* [SELECTED TEXT]:

Yes. But should an open-source language as pragmatic as Clojure be opinionated to use a thing that virtually don't exist outside that language? Specially when one of the pieces is closed-source?

alexmiller 2021-04-05T21:41:08.452500Z

have you not noticed that Clojure's author is opinionated? :)

isak 2021-04-05T21:41:09.452700Z

To be fair, it supports the other way very well also

2021-04-05T21:41:43.453800Z

trying to make the edges of your program look like its implementation is a pathology, that's how we got ORM, CORBA, etc - the data interchange format / storage do not need to look like the format your application uses internally

mauricio.szabo 2021-04-05T21:41:45.454100Z

Well, Pathom is an exception to the rule 😄

alexmiller 2021-04-05T21:42:20.455200Z

the goal is not similarity, it's solving the problem of disambiguating and describing data

nilern 2021-04-05T21:42:28.455400Z

But is building the whole stack around qualified names worth it just to avoid mixing up :book/name and :author/name? I would rather just use static typing, it catches so many more errors with less effort...

* [SUPPLIED MATERIAL]:

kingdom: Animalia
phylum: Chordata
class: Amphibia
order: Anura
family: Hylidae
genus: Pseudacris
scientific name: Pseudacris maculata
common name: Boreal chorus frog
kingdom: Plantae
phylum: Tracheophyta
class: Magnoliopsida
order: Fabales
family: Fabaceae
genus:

* [WORK TO BE COMPLETED]: Rewrite the part of the discussion that opens with the words containing "But is building" and closes with "with less effort...", replacing "qualified names" with "namespaced keywords". Base your work only on the discussion above.

* [ANSWER AREA]:
But is building the whole stack around namespaced keywords worth it just to avoid mixing up :book/name and :author/name? I would rather just use static typing, it catches so many more errors with less effort...